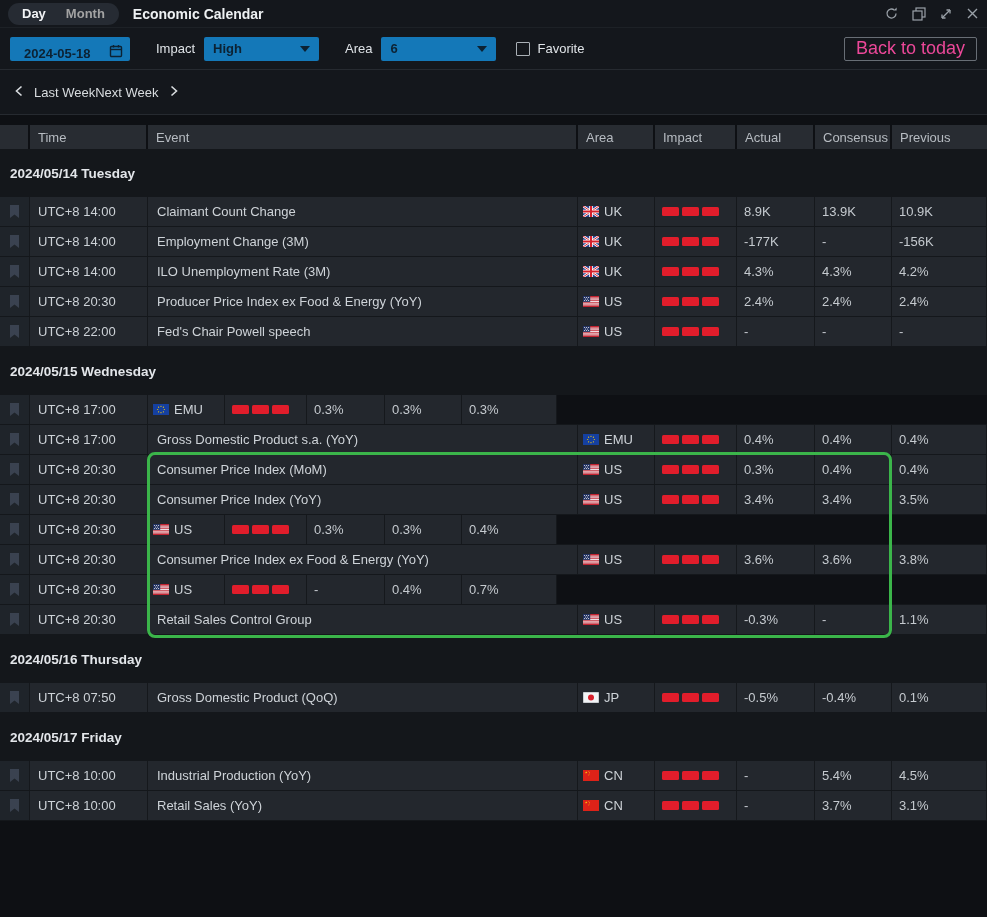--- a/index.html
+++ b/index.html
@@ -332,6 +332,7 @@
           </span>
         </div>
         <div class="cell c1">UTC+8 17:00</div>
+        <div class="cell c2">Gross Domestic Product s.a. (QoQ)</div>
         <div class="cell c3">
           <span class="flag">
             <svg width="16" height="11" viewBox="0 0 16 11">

○ ○ ○ ○ ○

> _What to produce_:
Would you copy out every line of the data above exactly, minus the pictures?

> _Solved problem_:
--- a/index.html
+++ b/index.html
@@ -332,6 +332,7 @@
           </span>
         </div>
         <div class="cell c1">UTC+8 17:00</div>
+        <div class="cell c2">Gross Domestic Product s.a. (QoQ)</div>
         <div class="cell c3">
           <span class="flag">
             <svg width="16" height="11" viewBox="0 0 16 11">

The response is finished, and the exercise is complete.